In broad terms the relevant distinction is between automatic and controlled information processing – between the emotional or intuitive “elephant” and the reason-generating “rider.” The elephant is antecedent to the rider and the rider exists and functions to serve the elephant. In the social and moral realm, the rider often serves as something of a “press secretary” or “public relations manager” for the elephant/self. Haidt presents his “social intuitionist” model of moral reasoning in this chapter. If you want to change someone’s mind, he says, “talk to the elephant” – convince your interlocutor that you understand them, that you are on their side in some sense, etc. (empathy) and then use your judgments and your reasons to generate new intuitions in them (that’s their elephant, the automatic type of information-processing). If you try to defeat their arguments, they will simply resist (if your criticisms are devastating, they will just get mad rather than change their minds).

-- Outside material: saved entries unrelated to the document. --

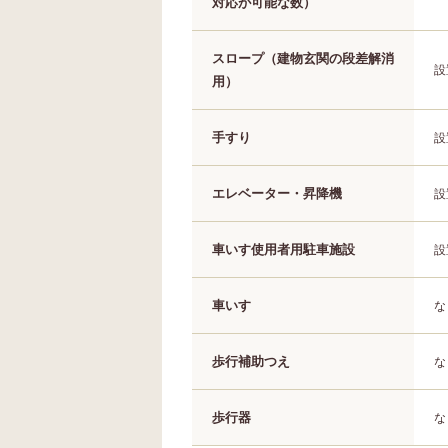
対応が可能な数）
スロープ（建物玄関の段差解消
設
用）
手すり
設
エレベーター・昇降機
設
車いす使用者用駐車施設
設
車いす
な
歩行補助つえ
な
歩行器
な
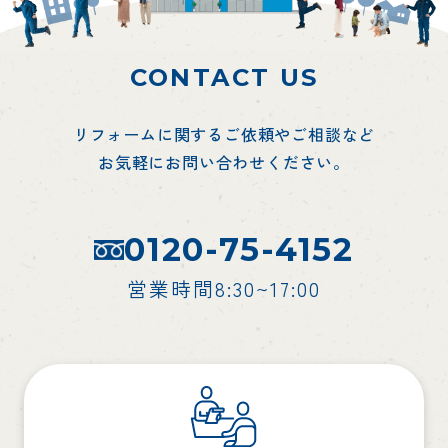
CONTACT US
リフォームに関するご依頼やご相談など
お気軽にお問い合わせください。
0120-75-4152
営業時間8:30~17:00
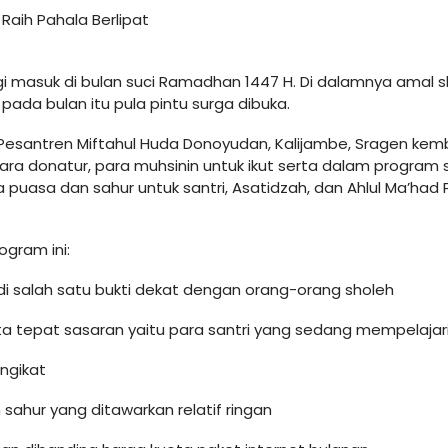
 Raih Pahala Berlipat
gi masuk di bulan suci Ramadhan 1447 H. Di dalamnya amal 
pada bulan itu pula pintu surga dibuka.
ok Pesantren Miftahul Huda Donoyudan, Kalijambe, Sragen kem
ra donatur, para muhsinin untuk ikut serta dalam program 
 puasa dan sahur untuk santri, Asatidzah, dan Ahlul Ma’had
gram ini:
di salah satu bukti dekat dengan orang-orang sholeh
tepat sasaran yaitu para santri yang sedang mempelajar
ngikat
ahur yang ditawarkan relatif ringan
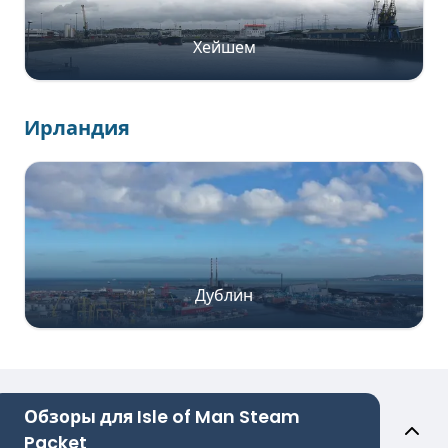
Хейшем
Ирландия
Дублин
Обзоры для Isle of Man Steam
Packet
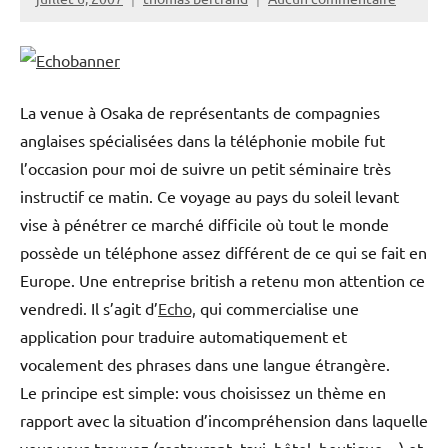
La venue à Osaka de représentants de compagnies
anglaises spécialisées dans la téléphonie mobile fut
l’occasion pour moi de suivre un petit séminaire très
instructif ce matin. Ce voyage au pays du soleil levant
vise à pénétrer ce marché difficile où tout le monde
possède un téléphone assez différent de ce qui se fait en
Europe. Une entreprise british a retenu mon attention ce
vendredi. Il s’agit d’
Echo,
qui commercialise une
application pour traduire automatiquement et
vocalement des phrases dans une langue étrangère.
Le principe est simple: vous choisissez un thème en
rapport avec la situation d’incompréhension dans laquelle
vous vous trouvez (restaurant, taxi, hôtel, boutique…) et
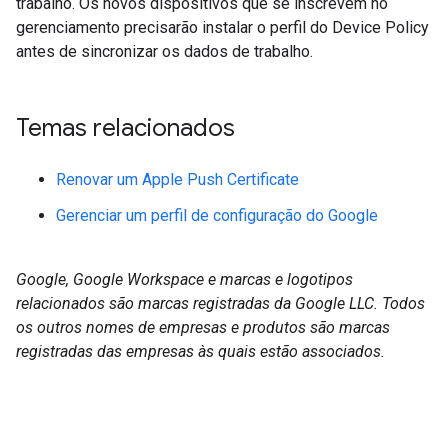
trabalho. Os novos dispositivos que se inscrevem no
gerenciamento precisarão instalar o perfil do Device Policy
antes de sincronizar os dados de trabalho.
Temas relacionados
Renovar um Apple Push Certificate
Gerenciar um perfil de configuração do Google
Google, Google Workspace e marcas e logotipos
relacionados são marcas registradas da Google LLC. Todos
os outros nomes de empresas e produtos são marcas
registradas das empresas às quais estão associados.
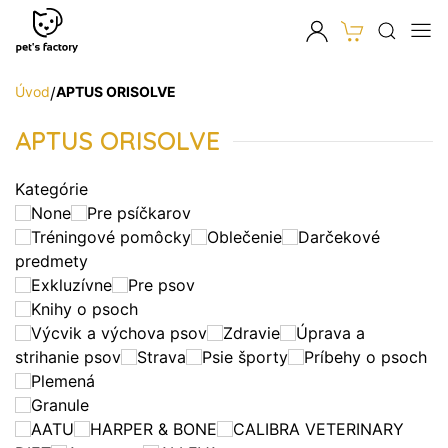
Úvod
/
APTUS ORISOLVE
APTUS ORISOLVE
Kategórie
None
Pre psíčkarov
Tréningové pomôcky
Oblečenie
Darčekové
predmety
Exkluzívne
Pre psov
Knihy o psoch
Výcvik a výchova psov
Zdravie
Úprava a
strihanie psov
Strava
Psie športy
Príbehy o psoch
Plemená
Granule
AATU
HARPER & BONE
CALIBRA VETERINARY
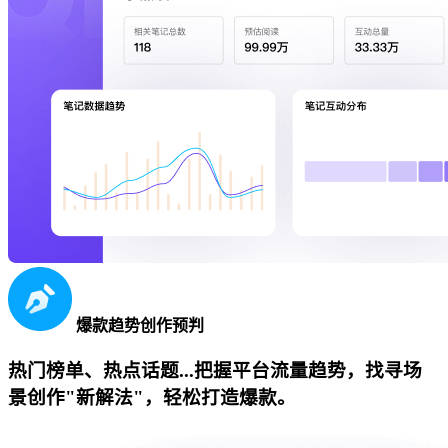
爆款趋势创作预判
热门榜单、热点话题...把握平台流量趋势，找寻场
景创作"新解法"，轻松打造爆款。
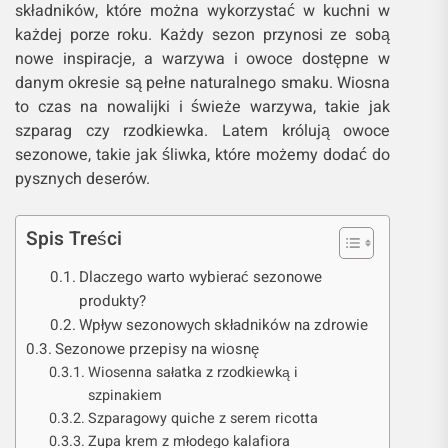
składników, które można wykorzystać w kuchni w
każdej porze roku. Każdy sezon przynosi ze sobą
nowe inspiracje, a warzywa i owoce dostępne w
danym okresie są pełne naturalnego smaku. Wiosna
to czas na nowalijki i świeże warzywa, takie jak
szparag czy rzodkiewka. Latem królują owoce
sezonowe, takie jak śliwka, które możemy dodać do
pysznych deserów.
Spis Treści
Dlaczego warto wybierać sezonowe
produkty?
Wpływ sezonowych składników na zdrowie
Sezonowe przepisy na wiosnę
Wiosenna sałatka z rzodkiewką i
szpinakiem
Szparagowy quiche z serem ricotta
Zupa krem z młodego kalafiora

CH2 – SOME OF MY RESPONSES, THOUGHTS, COMMENTS
2.1 I like the focus on the cognitive aspect of emotions. However, it is false that emotions are simply cognitions or ways of processing information. They have an affective/motivational aspect to them that is important. Haidt implicitly addresses this in stressing empathy so that the social (judgment) and rational (reasoning) persuasion channels for generating intuitions in others can be used. It is true, though, that if we focus on the affective/motivational aspect of emotion, emotions will seem altogether different from judgment and reason – and the relationship between the two will be obscured. His social intuitionist model of reasoning is really insightful.
2.2 Hume was getting at the affective and motivational stuff in speaking of the passions. His idea was that the passions set the goals while practical reason just figures out the best way to achieve them. This is different from the idea that, in moral reasoning and elsewhere, the processes are judgement-formation and reason-giving are distinct and the latter often serves to rationalize the former. So Haidt’s view does not really constitute the Humean “reason as slave of the passions” view with a twist. It is more just a view of how moral cognition (and public reason-giving) works.
2.3 Haidt assimilates the kind of post-hoc reason-giving in moral reasoning and argumentation to the cognitive phenomenon of “seeing that” versus “reasoning why” (and how the former can float free of the latter or how these are separate processes). Though there may be a common pattern across purely cognitive and moral-reasoning cases, as Haidt recognizes, there is something special about public reason-giving in moral argumentation: the reasons are given, in part, to justify to the objects of one’s judgment that one is saying, in part, that they should be disapproved of, shunned, punished, etc. So there is some social urgency to the matter! There is not much of an analogue to this in public reason-giving in purely cognitive matters (though perhaps there is something a bit similar when one has a cognitively distorting, personal stake in a factual belief that is being challenged by someone). And we need to distinguish the private canvassing of reasons (and to what extent this reflects one’s actual reasons for holding a moral judgment or other belief) and the public expression of this from the kind of socially-motivated public reason-giving described. But all of this gets glommed together into the view that, more often than not, in moral reasoning and elsewhere, our reason-giving is basically rationalization for what we already believe on (good or bad) intuitive grounds.